Task item: Return only the lines running from the one that contains "चौमासिक प्रगति प्रतिवेदन" through the end of the entries, exactly, both ends included. Omit pictures.

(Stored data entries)

○ ○ ○ ○ ○

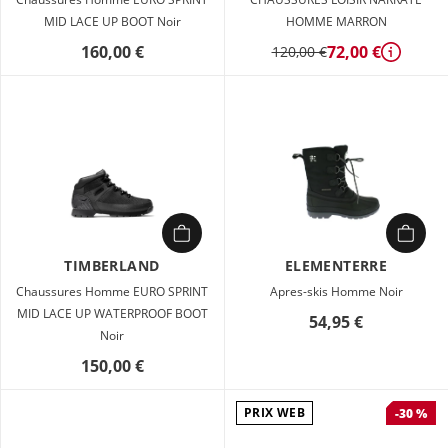
MID LACE UP BOOT Noir
HOMME MARRON
160,00 €
72,00 €
120,00 €
Détails
TIMBERLAND
ELEMENTERRE
Chaussures Homme EURO SPRINT
Apres-skis Homme Noir
MID LACE UP WATERPROOF BOOT
54,95 €
Noir
150,00 €
PRIX WEB
-30 %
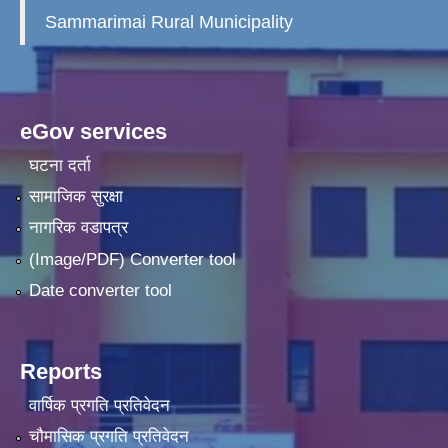
Sammarimai Rural Municipality
eGov services
घटना दर्ता
सामाजिक सुरक्षा
नागरिक वडापत्र
(Image/PDF) Converter tool
Date converter tool
Reports
वार्षिक प्रगति प्रतिवेदन
चौमासिक प्रगति प्रतिवेदन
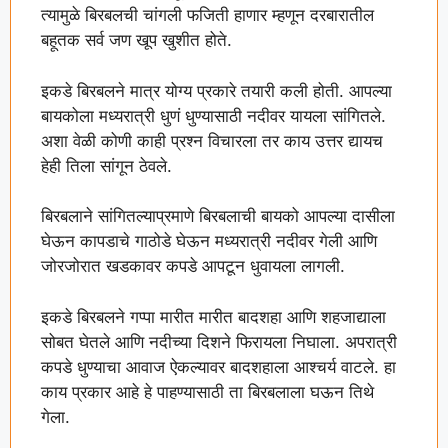
त्यामुळे बिरबलची चांगली फजिती हाणार म्हणून दरबारातील
बहूतक सर्व जण खूप खुशीत होते.
इकडे बिरबलने मात्र योग्य प्रकारे तयारी कली होती. आपल्या
बायकोला मध्यरात्री धुणं धुण्यासाठी नदीवर यायला सांगितले.
अशा वेळी कोणी काही प्रश्न विचारला तर काय उत्तर द्यायच
हेही तिला सांगून ठेवले.
बिरबलाने सांगितल्याप्रमाणे बिरबलाची बायको आपल्या दासीला
घेऊन कापडाचे गाठोडे घेऊन मध्यरात्री नदीवर गेली आणि
जोरजोरात खडकावर कपडे आपटून धुवायला लागली.
इकडे बिरबलने गप्पा मारीत मारीत बादशहा आणि शहजाद्याला
सोबत घेतले आणि नदीच्या दिशने फिरायला निघाला. अपरात्री
कपडे धुण्याचा आवाज ऐकल्यावर बादशहाला आश्चर्य वाटले. हा
काय प्रकार आहे हे पाहण्यासाठी ता बिरबलाला घऊन तिथे
गेला.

○ ○ ○ ○ ○

Expected answer:
चौमासिक प्रगति प्रतिवेदन
त्यामुळे बिरबलची चांगली फजिती हाणार म्हणून दरबारातील
बहूतक सर्व जण खूप खुशीत होते.
इकडे बिरबलने मात्र योग्य प्रकारे तयारी कली होती. आपल्या
बायकोला मध्यरात्री धुणं धुण्यासाठी नदीवर यायला सांगितले.
अशा वेळी कोणी काही प्रश्न विचारला तर काय उत्तर द्यायच
हेही तिला सांगून ठेवले.
बिरबलाने सांगितल्याप्रमाणे बिरबलाची बायको आपल्या दासीला
घेऊन कापडाचे गाठोडे घेऊन मध्यरात्री नदीवर गेली आणि
जोरजोरात खडकावर कपडे आपटून धुवायला लागली.
इकडे बिरबलने गप्पा मारीत मारीत बादशहा आणि शहजाद्याला
सोबत घेतले आणि नदीच्या दिशने फिरायला निघाला. अपरात्री
कपडे धुण्याचा आवाज ऐकल्यावर बादशहाला आश्चर्य वाटले. हा
काय प्रकार आहे हे पाहण्यासाठी ता बिरबलाला घऊन तिथे
गेला.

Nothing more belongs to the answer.